When you start out watching trains as a kid, most of what occupies your attention is the locomotive—big and noisy and powerful. After that, the rest is just legions of freight cars and (when I was young) a caboose bringing up the rear end. I’ll admit that I gave little thought as to what the trains hauled or where they were from or where they were headed—all I wanted to see were locomotives, especially those of the minority builders. Time and age changed that; I began to step back away from the tracks and look at all that was happening around the railroad.
Being from Pittsburgh, it was inevitable that I would pick up on the main source of traffic in my town—steel mills. In the 70’s they still lined the rivers and filled the factory valleys with smoke and noise. They kept many local shortlines and a few mainlines alive. My friends and I would stand on bridges and watch, amazed, as those great factories produced the material that tied our country together.
Sadly, the recession which began in the 80’s compressed the inevitable decline of heavy industry from 20 to 25 years into less than a decade. Pittsburgh is now so clean; you’d hardly know that it was once the Smokey City. When the mills left, so did the traffic. Oh, a few mills still soldier on, but they are few and far between. One of the last old time steel towns left in western Pennsylvania is in Johnstown, which still boasts two remnants of the mighty Bethlehem Steel—Gautier Steel and Johnstown Wire Technology. Both plants survive because they have niche markets (which they serve well) and a dedicated workforce.
Since my company does business with both plants, I get to go into the facilities and watch how they interact with the railroads that serve them. Wandering through the big mill buildings is always a treat—each time I go, I see something new that catches my eye. This year has been special: the bright morning fall light just setting off the coil gondolas in front of the churches while illuminating the almost empty yard; the churches themselves standing in the sun with the Conemaugh & Black Lick tracks in front; and finally the buildings of the Gautier 14 Inch mill with empty billet cars in the foreground.
Inside the red brick buildings of Gautier Steel lie four rolling mills. Each mill makes a different product and each has its own fascinating idiosyncrasies. The 14 Inch mill is served by rail and breaks down billets to feed both the 9 Inch and 12 Inch mills. The 12 Inch has its own little narrow guage rail line to move billets to the furnace. The 9 inch still rolls joint bars for mine trackage. The newest mill, the plate mill, came up here on the railroad from Alabama and rolls specialty plate.
It’s all old, but it’s all familiar and comforting to me in this modern era.”

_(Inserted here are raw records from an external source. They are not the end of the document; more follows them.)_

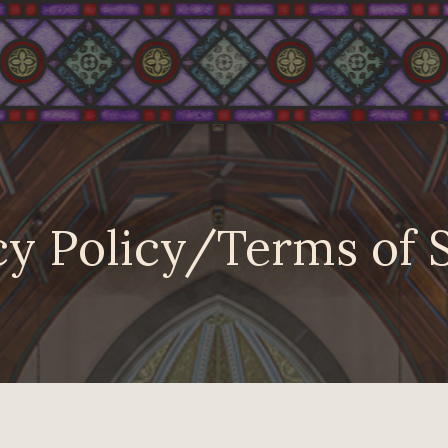
y Policy/Terms of 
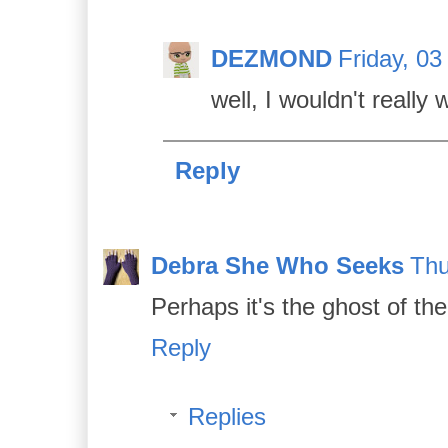
DEZMOND
Friday, 03
well, I wouldn't really 
Reply
Debra She Who Seeks
Thu
Perhaps it's the ghost of t
Reply
Replies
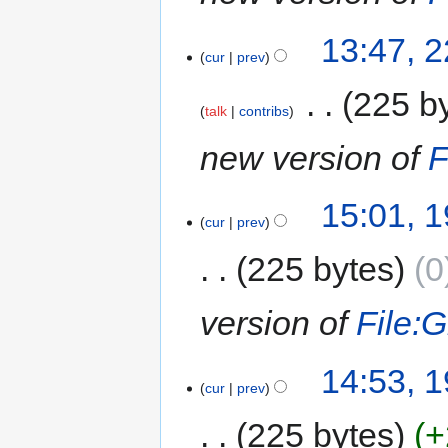
13:47, 
cur
prev
‎
225 b
talk
contribs
new version of
F
15:01, 
cur
prev
225 bytes
0
version of
File:G
14:53, 
cur
prev
225 bytes
+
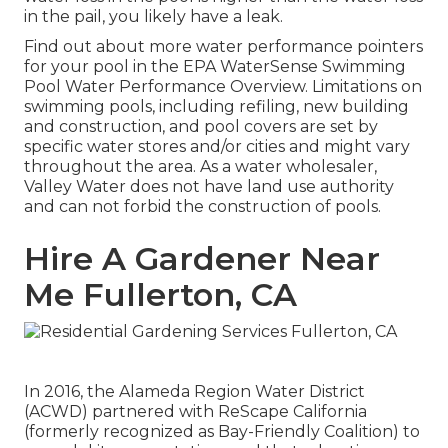
in the pail, you likely have a leak.
Find out about more water performance pointers
for your pool in the
EPA WaterSense Swimming
Pool Water Performance Overview
. Limitations on
swimming pools, including refiling, new building
and construction, and pool covers are set by
specific water stores and/or cities and might vary
throughout the area. As a water wholesaler,
Valley Water does not have land use authority
and can not forbid the construction of pools.
Hire A Gardener Near
Me Fullerton, CA
In 2016, the Alameda Region Water District
(ACWD) partnered with ReScape California
(formerly recognized as Bay-Friendly Coalition) to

Johnstown may be a shadow of what it once was, but the old Pennsy main still threads through town, slinging 40 to 60 trains a day through here, the mills still provide a few good jobs for the local men and women and the heart of the town still beats. There are good folks here and a bunch of good places to eat, each with a cast of characters. Again, it may look like the town is a bit backward, living in the past, but is that so bad? At least industry still lives in the Conemaugh Valley, unlike so many others.
I’m glad that long ago, I decided to look past the trains and see those mills rising up in the background and I’m glad that I followed the tracks to Johnstown.